On a recent cross-country trip—I (Paul) drove from California to Illinois and back again. On the drive, I saw a sign I had never seen before: In a McDonald’s window it said $1,000 SIGNING BONUS. That was not a thing when I was a teenager doing minimum-wage jobs. No one paid you $1,000 signing bonuse...
I thought it was an interesting read. It's a very Pollyannish piece about the future where AI is somehow able to enable a workforce productivity revolution to save the American economy from its declining labor force.
But in the meantime they make the argument based on some quantitative economic work that in the last few years, growth in employment has slowed because automation is displacing many more workers than new jobs are being created from the automation.
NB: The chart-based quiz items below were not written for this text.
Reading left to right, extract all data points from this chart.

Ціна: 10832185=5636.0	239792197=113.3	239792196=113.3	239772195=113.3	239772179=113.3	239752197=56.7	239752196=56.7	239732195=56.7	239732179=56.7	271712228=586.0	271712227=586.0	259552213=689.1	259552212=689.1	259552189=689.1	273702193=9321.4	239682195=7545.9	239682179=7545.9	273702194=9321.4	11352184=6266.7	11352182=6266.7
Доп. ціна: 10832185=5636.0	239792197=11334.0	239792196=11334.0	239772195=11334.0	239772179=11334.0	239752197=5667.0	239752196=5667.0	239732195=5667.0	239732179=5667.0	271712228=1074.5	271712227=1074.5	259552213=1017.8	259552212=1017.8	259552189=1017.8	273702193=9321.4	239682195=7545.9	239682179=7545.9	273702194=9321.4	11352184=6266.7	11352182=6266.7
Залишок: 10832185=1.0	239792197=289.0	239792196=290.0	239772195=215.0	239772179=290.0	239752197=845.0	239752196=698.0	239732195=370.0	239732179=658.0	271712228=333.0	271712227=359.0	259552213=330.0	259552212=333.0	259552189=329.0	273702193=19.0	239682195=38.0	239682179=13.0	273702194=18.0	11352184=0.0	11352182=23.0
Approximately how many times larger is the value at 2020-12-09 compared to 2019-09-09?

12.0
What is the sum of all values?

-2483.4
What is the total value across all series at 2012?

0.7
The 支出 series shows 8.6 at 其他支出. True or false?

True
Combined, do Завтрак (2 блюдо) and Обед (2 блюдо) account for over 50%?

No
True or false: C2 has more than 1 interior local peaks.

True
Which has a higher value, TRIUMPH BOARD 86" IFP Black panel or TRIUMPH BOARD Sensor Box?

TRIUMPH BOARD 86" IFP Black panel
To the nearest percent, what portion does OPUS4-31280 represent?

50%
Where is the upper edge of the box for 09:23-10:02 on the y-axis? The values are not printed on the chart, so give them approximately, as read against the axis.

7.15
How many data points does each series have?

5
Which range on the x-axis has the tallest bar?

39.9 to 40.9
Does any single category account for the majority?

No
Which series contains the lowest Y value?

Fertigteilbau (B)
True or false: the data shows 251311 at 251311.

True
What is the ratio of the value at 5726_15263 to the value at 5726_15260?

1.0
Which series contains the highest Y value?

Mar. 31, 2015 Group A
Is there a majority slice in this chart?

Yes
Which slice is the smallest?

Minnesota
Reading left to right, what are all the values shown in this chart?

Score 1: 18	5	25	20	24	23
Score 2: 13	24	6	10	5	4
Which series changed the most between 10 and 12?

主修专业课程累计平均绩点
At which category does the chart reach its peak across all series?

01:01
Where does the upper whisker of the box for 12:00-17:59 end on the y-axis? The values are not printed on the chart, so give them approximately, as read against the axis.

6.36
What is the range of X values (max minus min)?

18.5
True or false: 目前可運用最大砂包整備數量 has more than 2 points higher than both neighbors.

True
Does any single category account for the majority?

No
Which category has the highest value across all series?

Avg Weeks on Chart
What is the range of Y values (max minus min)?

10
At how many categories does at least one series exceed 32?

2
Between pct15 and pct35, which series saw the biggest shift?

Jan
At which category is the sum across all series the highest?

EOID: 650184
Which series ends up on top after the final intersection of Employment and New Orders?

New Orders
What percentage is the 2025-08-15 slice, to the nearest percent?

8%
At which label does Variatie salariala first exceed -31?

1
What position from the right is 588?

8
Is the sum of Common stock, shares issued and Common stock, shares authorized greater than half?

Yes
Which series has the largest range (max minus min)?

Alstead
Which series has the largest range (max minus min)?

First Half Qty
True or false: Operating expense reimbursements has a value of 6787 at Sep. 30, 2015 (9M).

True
They even admit that this is mostly achieved by shoveling costs onto the consumer. The self-awareness is wild.
It's very telling that in the host of reasons this person gives for the so called "shortage of labor" (which is actually a shortage of an industrial reserve army), not one of the is stagnant salaries.
No one is willing to admit that in most areas salaries are stagnant when compared to the enormous growth in labor productivity and cost of essential goods and services (food, housing, education, etc) and that's the root cause of a resistance or workers to enter the "reserve army" in those areas. Simple like that.
Increase pay, and people will join. If you can't increase pay enough to find employees, then your business isn't viable and you need to do something.